Training people for such disasters is just one of the group’s goals. Johnson said CERT hopes to become a “deployable” resource for the city in 2014 so that they will have a pool of trained citizens available to assist either the Juneau Police Department, Capital City Fire and Rescue or other agencies, should they request help.
“Anybody can go through CERT, and they don’t have to become a volunteer, but if they wanted to go further and be deployable, they would go through the advanced training track, and a background check run, so they would be the ones that ask to do that,” he said.
Other goals for 2014 include obtaining more certified CERT trainers, expanding CERT’s reach to outlying Southeast communities and finding new partnering agencies.
All CERT volunteers are unpaid. The organization obtains funding through a state grant, called the Local Emergency Planning Committee Grant, funneled to the City and Borough of Juneau’s Local Emergency Planning Committee.

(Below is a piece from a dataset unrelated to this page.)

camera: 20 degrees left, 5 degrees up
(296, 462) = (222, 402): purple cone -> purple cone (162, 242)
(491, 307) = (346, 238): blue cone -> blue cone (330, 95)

The grant amount varies annually; this year the city was awarded $19,000, which covers both expenses for the LEPC and CERT.

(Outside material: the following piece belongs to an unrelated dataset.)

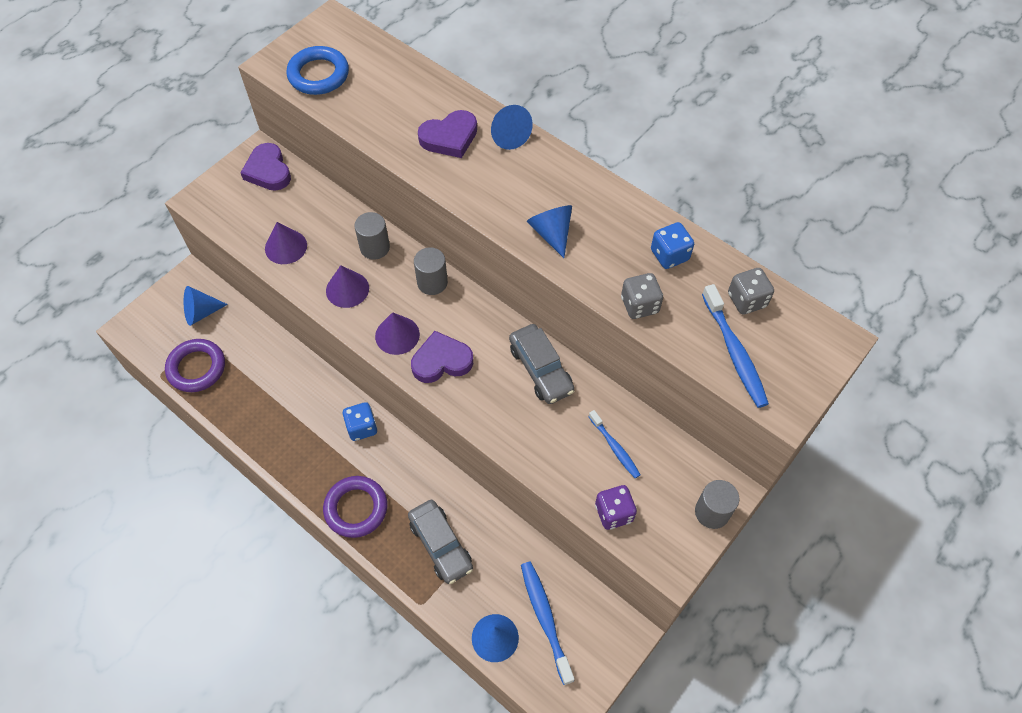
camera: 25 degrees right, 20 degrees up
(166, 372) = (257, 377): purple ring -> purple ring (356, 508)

“The CERT team falls under the umbrella of the LEPC — LEPC funding passes through to CERT — so we purchase gear kits for CERT training and print materials and carry that expense through the grant,” said Brown, the grant coordinator.
Brown said the city has an interest in encouraging CERT to be active in the community. The city views it as one more way to encourage personal preparedness for a disaster, plus a way to be useful to the community, she said.
“My personal thought is I think everyone should feel empowered to be able to help themselves,” she added. “It will help everyone be a lot more prepared, even in little tiny emergencies like the snowstorm we experienced a few weeks ago, out the road with the generators gone — that’s a teeny-meeny view of what can happen. If everybody prepares themselves individually, then as a community we can be prepared a lot better.”
Johnson also brought up the theme of empowerment and said that’s what it’s all about.
“Everybody has different lifestyles and a different understanding of the world, and I think that if I can at least give people the opportunity to feel empowered when they feel a sense of powerlessness, if you can give back just a little of that stability, that’s my goal,” he said. “I want people to feel safe, even while the world is collapsing around you.”